Mourinho's Ambitious Plans for Real Madrid: Four Signings and More to Come
José Mourinho is not treating this as a victory lap. Not even close.
Real Madrid have already moved aggressively in the market, tying up deals for Ibrahima Konaté, Denzel Dumfries, Marc Cucurella and Bernardo Silva. Four major reinforcements, all on their way to the Santiago Bernabéu once their World Cup duties in 2026 are done.
For many clubs, that would be a statement window. For Mourinho, it is only the opening act.
Four in the bag – and still not enough
Konaté shores up the heart of defence. Dumfries adds power and width on the right. Cucurella offers energy and versatility down the left. Bernardo Silva brings brains and incision between the lines.
These are not speculative signings. They are players Mourinho specifically pushed for, deals in which his influence has been unmistakable. Madrid have backed their head coach early, and backed him big.
Yet the message from Mourinho, as reported by Marca, is blunt: keep going.
He has asked the hierarchy for two more signings before the summer is out – another centre-back to stand alongside Konaté, and a midfielder in the mould of Luka Modrić, a controller who can dictate rhythm and carry the team through tight games.
Bastoni, Schlotterbeck and a defensive fork in the road
At centre-back, Mourinho has not left room for ambiguity. He has given Madrid two names: Alessandro Bastoni and Nico Schlotterbeck.
Both fit the profile. Both are left-footed defenders comfortable stepping into midfield, both aggressive in duels, both capable of anchoring a high line. The kind of defender who can turn a good back four into a dominant one.
The debate inside the club over which to prioritise has not yet been made public. Schlotterbeck has featured heavily in recent media reports, his name circling around the Bernabéu as an attainable, high-upside option.
Then came the setback. An injury ruling him out for six to eight weeks. Not season-ending, but significant enough to throw a cloud over any immediate move. When you are Real Madrid and building a defence for the long term, do you wait? Or do you pivot to the fit and ready Bastoni?
That is the decision now looming over the club’s recruitment team.
Chasing a Modrić heir
If the centre-back search is a question of timing, the midfield chase is a question of identity.
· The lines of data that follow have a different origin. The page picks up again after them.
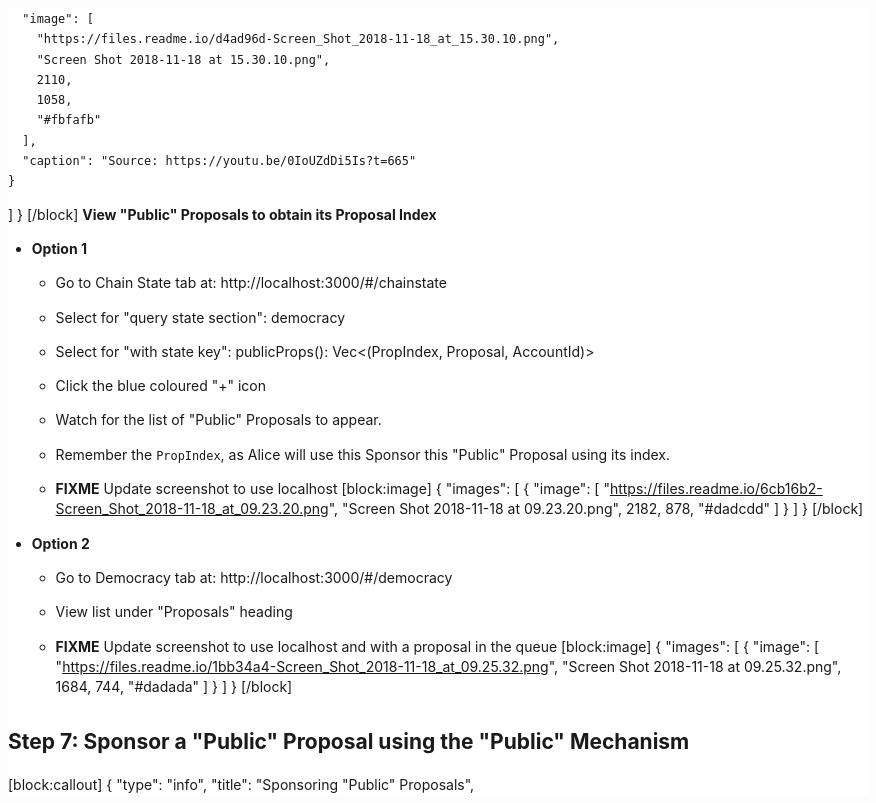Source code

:       "image": [
        "https://files.readme.io/d4ad96d-Screen_Shot_2018-11-18_at_15.30.10.png",
        "Screen Shot 2018-11-18 at 15.30.10.png",
        2110,
        1058,
        "#fbfafb"
      ],
      "caption": "Source: https://youtu.be/0IoUZdDi5Is?t=665"
    }
  ]
}
[/block]
**View "Public" Proposals to obtain its Proposal Index**
* **Option 1**
  * Go to Chain State tab at: http://localhost:3000/#/chainstate
  * Select for "query state section": democracy
  * Select for "with state key": publicProps(): Vec<(PropIndex, Proposal, AccountId)>
  * Click the blue coloured "+" icon
  * Watch for the list of "Public" Proposals to appear. 
  * Remember the `PropIndex`, as Alice will use this Sponsor this "Public" Proposal using its index.

  * **FIXME** Update screenshot to use localhost
[block:image]
{
  "images": [
    {
      "image": [
        "https://files.readme.io/6cb16b2-Screen_Shot_2018-11-18_at_09.23.20.png",
        "Screen Shot 2018-11-18 at 09.23.20.png",
        2182,
        878,
        "#dadcdd"
      ]
    }
  ]
}
[/block]
* **Option 2**
  * Go to Democracy tab at: http://localhost:3000/#/democracy
  * View list under "Proposals" heading

  * **FIXME** Update screenshot to use localhost and with a proposal in the queue
[block:image]
{
  "images": [
    {
      "image": [
        "https://files.readme.io/1bb34a4-Screen_Shot_2018-11-18_at_09.25.32.png",
        "Screen Shot 2018-11-18 at 09.25.32.png",
        1684,
        744,
        "#dadada"
      ]
    }
  ]
}
[/block]
## Step 7: Sponsor a "Public" Proposal using the "Public" Mechanism
[block:callout]
{
  "type": "info",
  "title": "Sponsoring \"Public\" Proposals",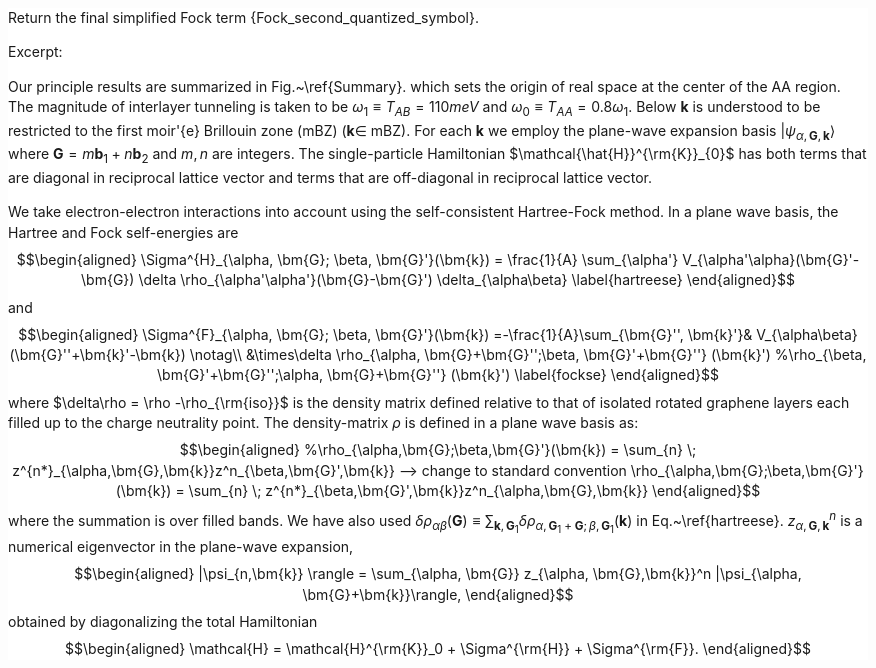 Return the final simplified Fock term {Fock\_second\_quantized\_symbol}.
 

 Excerpt:

 Our principle results are summarized in Fig.~\ref{Summary}.
which sets the origin of real space at the center of the AA region. 
The magnitude of interlayer tunneling is taken to be $\omega_1\equiv T_{AB}=110meV$
and $\omega_0\equiv T_{AA}=0.8\omega_1$.
Below $\bm{k}$ is understood to be restricted
to the first moir\'{e} Brillouin zone (mBZ) ($\bm{k} \in$ mBZ).
For each  $\bm{k}$ we employ the plane-wave expansion basis $|\psi_{\alpha, \bm{G},\bm{k}}\rangle$
where $\bm{G}=m\bm{b}_1+n\bm{b}_2$ and $m,n$ are integers.
The single-particle Hamiltonian $\mathcal{\hat{H}}^{\rm{K}}_{0}$ has both terms
that are diagonal in reciprocal lattice vector and terms that are 
off-diagonal in reciprocal lattice vector.


We take electron-electron interactions into account using the self-consistent Hartree-Fock method.
In a plane wave basis,  the Hartree and Fock self-energies are
$$\begin{aligned}
\Sigma^{H}_{\alpha, \bm{G}; \beta, \bm{G}'}(\bm{k}) 
= \frac{1}{A} \sum_{\alpha'}
V_{\alpha'\alpha}(\bm{G}'-\bm{G}) 
\delta \rho_{\alpha'\alpha'}(\bm{G}-\bm{G}')  \delta_{\alpha\beta}
\label{hartreese}
\end{aligned}$$
and
$$\begin{aligned}
\Sigma^{F}_{\alpha, \bm{G}; \beta, \bm{G}'}(\bm{k}) 
=-\frac{1}{A}\sum_{\bm{G}'', \bm{k}'}&
V_{\alpha\beta}(\bm{G}''+\bm{k}'-\bm{k}) \notag\\
&\times\delta \rho_{\alpha, \bm{G}+\bm{G}'';\beta, \bm{G}'+\bm{G}''} (\bm{k}')
%\rho_{\beta, \bm{G}'+\bm{G}'';\alpha, \bm{G}+\bm{G}''} (\bm{k}')
\label{fockse}
\end{aligned}$$
where $\delta\rho = \rho -\rho_{\rm{iso}}$ is the density matrix defined relative to that
of isolated rotated graphene layers each filled up to the charge neutrality point.
The density-matrix $\rho$ is defined in a plane wave basis as:
$$\begin{aligned}
%\rho_{\alpha,\bm{G};\beta,\bm{G}'}(\bm{k}) = \sum_{n} \; z^{n*}_{\alpha,\bm{G},\bm{k}}z^n_{\beta,\bm{G}',\bm{k}} --> change to standard convention
\rho_{\alpha,\bm{G};\beta,\bm{G}'}(\bm{k}) = \sum_{n} \; z^{n*}_{\beta,\bm{G}',\bm{k}}z^n_{\alpha,\bm{G},\bm{k}}
\end{aligned}$$
where the summation is over filled bands. We have also used
$\delta \rho_{\alpha\beta}(\bm{G})\equiv\sum_{\bm{k},\bm{G}_1}\delta \rho_{\alpha,\bm{G}_1+\bm{G}; \beta, \bm{G}_1}(\bm{k})$
in Eq.~\ref{hartreese}.
$z_{\alpha, \bm{G},\bm{k}}^n$ is a numerical 
eigenvector in the  plane-wave expansion,
$$\begin{aligned}
|\psi_{n,\bm{k}} \rangle = \sum_{\alpha, \bm{G}} z_{\alpha, \bm{G},\bm{k}}^n |\psi_{\alpha, \bm{G}+\bm{k}}\rangle,
\end{aligned}$$
obtained by diagonalizing the total Hamiltonian
$$\begin{aligned}
\mathcal{H} = \mathcal{H}^{\rm{K}}_0 +  \Sigma^{\rm{H}} + \Sigma^{\rm{F}}.
\end{aligned}$$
Mourinho wants a Modrić-type midfielder. Not a like-for-like clone – there is only one Luka Modrić – but someone who can take the ball in tight spaces, set the tempo, and switch seamlessly between breaking lines and closing them.
Two names sit on his list: Enzo Fernández and Mateus Fernandes.
Enzo, currently at Chelsea, is the more established of the two. A World Cup winner, a deep-lying playmaker with range in his passing and bite in the tackle, he looks tailor-made for a side that expects to dominate the ball and the scoreboard. Within the club, he is viewed as the preferred option for that role.
Yet preference does not guarantee speed. Any move for Enzo is not described as imminent. Chelsea hold the cards, and Madrid know they would be entering a complex negotiation for a player signed for a huge fee and tied to a long contract.
Mateus Fernandes, by contrast, represents a different type of opportunity: less proven, more room to grow, potentially easier to prise away. For Mourinho, he is still an “ideal addition” profile-wise, but the sense is clear – if Madrid can find a way to Enzo, they will try.
Mourinho’s imprint all over the project
What is striking about this Madrid summer is not just the volume of business, but the clarity of it.
Konaté, Dumfries, Cucurella, Bernardo Silva – all fit Mourinho’s blueprint. Physical, tactically intelligent, capable of handling the pressure of a club that demands trophies every May. The coach has not simply approved these deals; he has driven them.
Now he is pushing for the next phase, insisting on a defensive cornerstone and a midfield conductor to complete the spine.
How many of those targets Madrid can deliver between now and the end of the window remains to be seen. Injuries, price tags and negotiations will all play their part.
What is not in doubt is Mourinho’s stance. Four signings in, World Cup arrivals secured, and still he is demanding more. At a club that measures itself by European nights and parades through Cibeles, he knows standing still is the quickest way to fall behind.